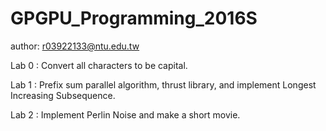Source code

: # GPGPU_Programming_2016S
author: r03922133@ntu.edu.tw

Lab 0 : Convert all characters to be capital.

Lab 1 : Prefix sum parallel algorithm, thrust library, and implement Longest Increasing Subsequence.

Lab 2 : Implement Perlin Noise and make a short movie.
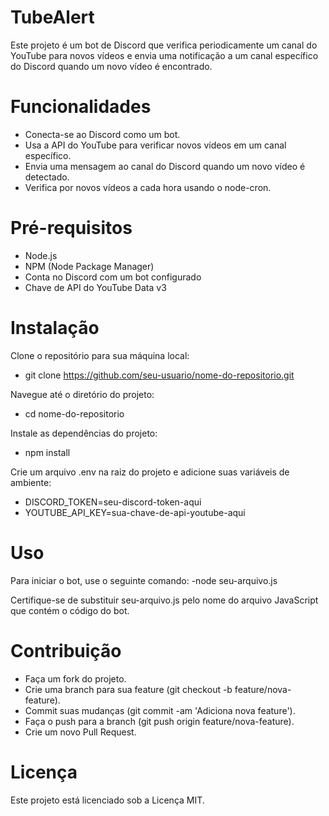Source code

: # TubeAlert
Este projeto é um bot de Discord que verifica periodicamente um canal do YouTube para novos vídeos e envia uma notificação a um canal específico do Discord quando um novo vídeo é encontrado.

# Funcionalidades
- Conecta-se ao Discord como um bot.
- Usa a API do YouTube para verificar novos vídeos em um canal específico.
- Envia uma mensagem ao canal do Discord quando um novo vídeo é detectado.
- Verifica por novos vídeos a cada hora usando o node-cron.

# Pré-requisitos
- Node.js
- NPM (Node Package Manager)
- Conta no Discord com um bot configurado
- Chave de API do YouTube Data v3

# Instalação
Clone o repositório para sua máquina local:
- git clone https://github.com/seu-usuario/nome-do-repositorio.git

Navegue até o diretório do projeto:
- cd nome-do-repositorio

Instale as dependências do projeto:
- npm install

Crie um arquivo .env na raiz do projeto e adicione suas variáveis de ambiente:
- DISCORD_TOKEN=seu-discord-token-aqui
- YOUTUBE_API_KEY=sua-chave-de-api-youtube-aqui

# Uso
Para iniciar o bot, use o seguinte comando:
-node seu-arquivo.js

Certifique-se de substituir seu-arquivo.js pelo nome do arquivo JavaScript que contém o código do bot.

# Contribuição
- Faça um fork do projeto.
- Crie uma branch para sua feature (git checkout -b feature/nova-feature).
- Commit suas mudanças (git commit -am 'Adiciona nova feature').
- Faça o push para a branch (git push origin feature/nova-feature).
- Crie um novo Pull Request.

# Licença
Este projeto está licenciado sob a Licença MIT.

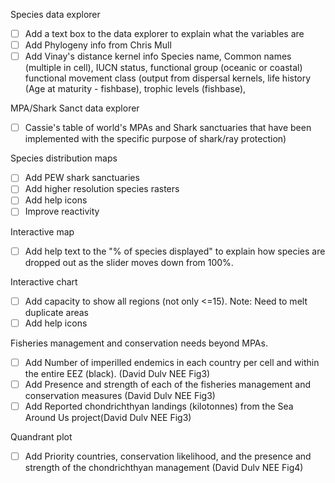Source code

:Species data explorer
- [ ] Add a text box to the data explorer to explain what the variables are
- [ ] Add Phylogeny info from Chris Mull
- [ ] Add Vinay's distance kernel info
Species name, Common names (multiple in cell), IUCN status, functional group (oceanic or coastal) functional movement class (output from dispersal kernels, life history (Age at maturity - fishbase), trophic levels (fishbase), 

MPA/Shark Sanct data explorer 
- [ ] Cassie's table of world's MPAs and Shark sanctuaries that have been implemented with the specific purpose of shark/ray protection)

Species distribution maps
- [ ] Add PEW shark sanctuaries
- [ ] Add higher resolution species rasters
- [ ] Add help icons
- [ ] Improve reactivity

Interactive map
- [ ] Add help  text to the "% of species displayed" to explain how species are dropped out as the slider moves down from 100%. 

Interactive chart
- [ ] Add capacity to show all regions (not only <=15). Note: Need to melt duplicate areas
- [ ] Add help icons

Fisheries management and conservation needs beyond MPAs.
- [ ] Add Number of imperilled endemics in each country per cell and within the entire EEZ (black).  (David Dulv NEE Fig3)
- [ ] Add Presence and strength of each of the fisheries management and conservation measures (David Dulv NEE Fig3)
- [ ] Add Reported chondrichthyan landings (kilotonnes) from the Sea Around Us project(David Dulv NEE Fig3)

Quandrant plot
- [ ] Add Priority countries, conservation likelihood, and the presence and strength of the chondrichthyan management (David Dulv NEE Fig4)
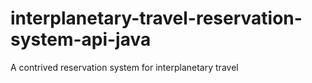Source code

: # interplanetary-travel-reservation-system-api-java

A contrived reservation system for interplanetary travel
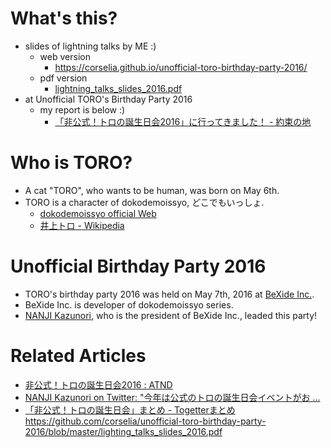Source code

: # What's this?
- slides of lightning talks by ME :)
    - web version
        - https://corselia.github.io/unofficial-toro-birthday-party-2016/
    - pdf version
        - [lightning_talks_slides_2016.pdf](/lightning_talks_slides_2016.pdf)
- at Unofficial TORO's Birthday Party 2016
    - my report is below :)
        - [「非公式！トロの誕生日会2016」に行ってきました！ - 約束の地](http://obel.hatenablog.jp/entry/20160509/1462723841)

# Who is TORO?
- A cat "TORO", who wants to be human, was born on May 6th.
- TORO is a character of dokodemoissyo, どこでもいっしょ.
    - [dokodemoissyo official Web](http://www.jp.playstation.com/dokodemoissyo/)
    - [井上トロ - Wikipedia](https://ja.wikipedia.org/wiki/%E4%BA%95%E4%B8%8A%E3%83%88%E3%83%AD)

# Unofficial Birthday Party 2016
- TORO's birthday party 2016 was held on May 7th, 2016 at [BeXide Inc.](http://www.bexide.co.jp/).
- BeXide Inc. is developer of dokodemoissyo series.
- [NANJI Kazunori](https://twitter.com/torotiti), who is the president of BeXide Inc., leaded this party!

# Related Articles
- [非公式！トロの誕生日会2016 : ATND](https://atnd.org/events/76902)
- [NANJI Kazunori on Twitter: "今年は公式のトロの誕生日会イベントがお ...](https://twitter.com/torotiti/status/722631500265443330)
- [「非公式！トロの誕生日会」まとめ - Togetterまとめ](https://togetter.com/li/973546)
https://github.com/corselia/unofficial-toro-birthday-party-2016/blob/master/lighting_talks_slides_2016.pdf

-------

Exercise goal: Reproduce, exactly and only, the lines of the records above starting at the line with "A contrived reservation" and ending at the line with "- [dokodemoissyo official", both included. Leave every picture out.

Response:
A contrived reservation system for interplanetary travel
Source code

: # What's this?
- slides of lightning talks by ME :)
    - web version
        - https://corselia.github.io/unofficial-toro-birthday-party-2016/
    - pdf version
        - [lightning_talks_slides_2016.pdf](/lightning_talks_slides_2016.pdf)
- at Unofficial TORO's Birthday Party 2016
    - my report is below :)
        - [「非公式！トロの誕生日会2016」に行ってきました！ - 約束の地](http://obel.hatenablog.jp/entry/20160509/1462723841)

# Who is TORO?
- A cat "TORO", who wants to be human, was born on May 6th.
- TORO is a character of dokodemoissyo, どこでもいっしょ.
    - [dokodemoissyo official Web](http://www.jp.playstation.com/dokodemoissyo/)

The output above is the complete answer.